Our consistency in linking the issues of the war to working-class issues will distinguish a socialist approach to building an anti-war opposition from a pacifist, anarchist or liberal approach. It is also the exact opposite of the "social patriotic" approach best represented in Katrina van den Huevel and Joel Rogers' silly "What's Left? A New Life for Progressivism" (Los Angeles Times, November 25, 2001), which contends the left can take advantage of the war on terrorism because "War's mobilization of the populace against a shared threat also heightens social solidarity, while underscoring the need for government and other social institutions that transcend or replace the market". Our approach hinges not on pointing out our solidarity with the bosses, but by exposing their hypocrisy in advancing their agenda under the guise of patriotism.

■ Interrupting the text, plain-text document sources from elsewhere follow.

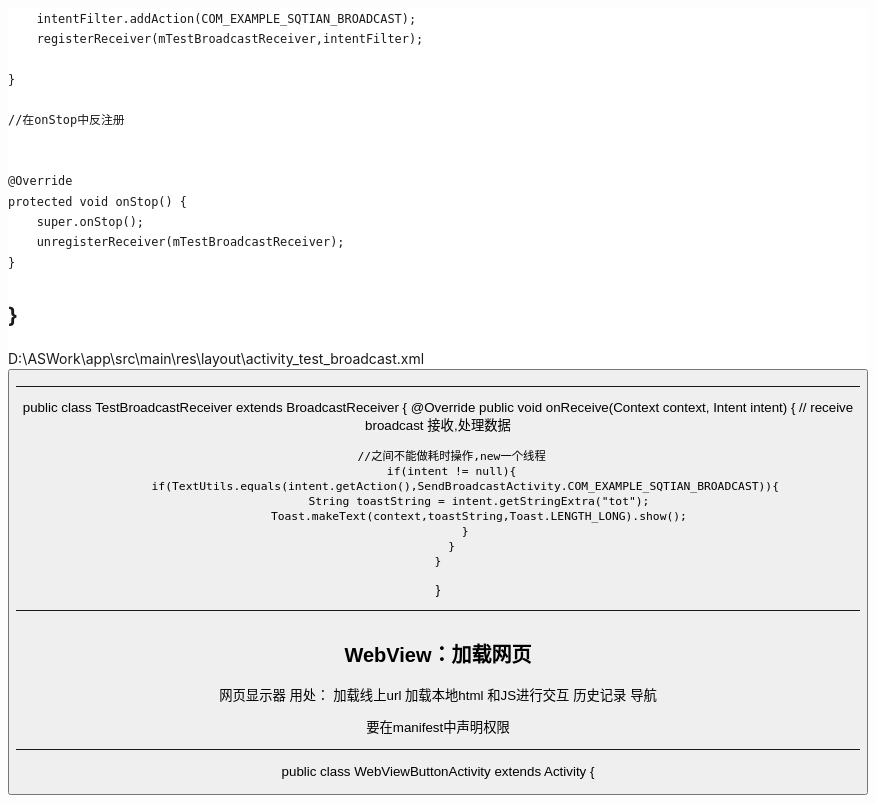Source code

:         intentFilter.addAction(COM_EXAMPLE_SQTIAN_BROADCAST);
        registerReceiver(mTestBroadcastReceiver,intentFilter);

    }

    //在onStop中反注册


    @Override
    protected void onStop() {
        super.onStop();
        unregisterReceiver(mTestBroadcastReceiver);
    }
}
-----------------------------------------------------------------------------------
D:\ASWork\app\src\main\res\layout\activity_test_broadcast.xml
	<Button
        android:layout_width="wrap_content"
        android:layout_height="wrap_content"
        android:text="BroadcastButton"
        android:id="@+id/send_broadcast_button"/>
		
----------------------------------------------------------------------------------
public class TestBroadcastReceiver extends BroadcastReceiver {
    @Override
    public void onReceive(Context context, Intent intent) {
        // receive broadcast 接收,处理数据

        //之间不能做耗时操作,new一个线程
        if(intent != null){
            if(TextUtils.equals(intent.getAction(),SendBroadcastActivity.COM_EXAMPLE_SQTIAN_BROADCAST)){
                String toastString = intent.getStringExtra("tot");
                Toast.makeText(context,toastString,Toast.LENGTH_LONG).show();
            }
        }
    }
}

-------------------------------------------------------------------------------------


## WebView：加载网页
网页显示器
用处：
	加载线上url
	加载本地html
	和JS进行交互
	历史记录
	导航
	
要在manifest中声明权限 <uses-permission android:name="android.permission.INTERNET"/>

-----------------------------------------------------------------------------------------------
public class WebViewButtonActivity extends Activity {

12) We face a completely different political climate than the one we had planned for in early September. Still, this is no cause for despair. We have to remember some key points. First, the thousands who became radicalised in the last few years around issues such as global justice or the death penalty have not been transformed into right-wingers. Their movements may have been knocked off course, and many of their leaders disoriented. But they are not now suddenly devotees of George W. Bush. Opinion polls show that young people—the core of these movements—are about twice as likely to oppose the war as are people in the rest of society. Although these forces are a minority today, they represent about as big a group as support for the Nader campaign represented last year. And this minority will be tougher and more political because it has had to swim against the stream, unlike the loose Nader periphery that flourished mainly in liberal enclaves. The thousands who turned out for this year's protest against the School of the Americas are a good example of this development. Second, the social inequalities that drove the movements of the late 1990s are only likely to worsen in a recessionary climate. Even if the economy begins to rebound next year, unemployment will continue to increase. The recession will deal some devastating defeats to unions that were unprepared to take advantage even of the boom years. But it will also make other groups of workers fight harder. The lifetime welfare limit passed by Clinton is taking effect now in states around the country—just as the effects of the recession take hold. The US will now experience the full impact of the shredded safety net.

These developments will heighten the issue of class inequality in all major issues. It will be harder to sell corporate giveaways like the September airline bailout package as necessary concessions to "national unity". All of the issues of class inequality, the American injustice system and others that moved people before September 11 will reemerge in a sharper way. It's up to us to build an organisation that can rise to the tasks a new and more serious opposition will demand.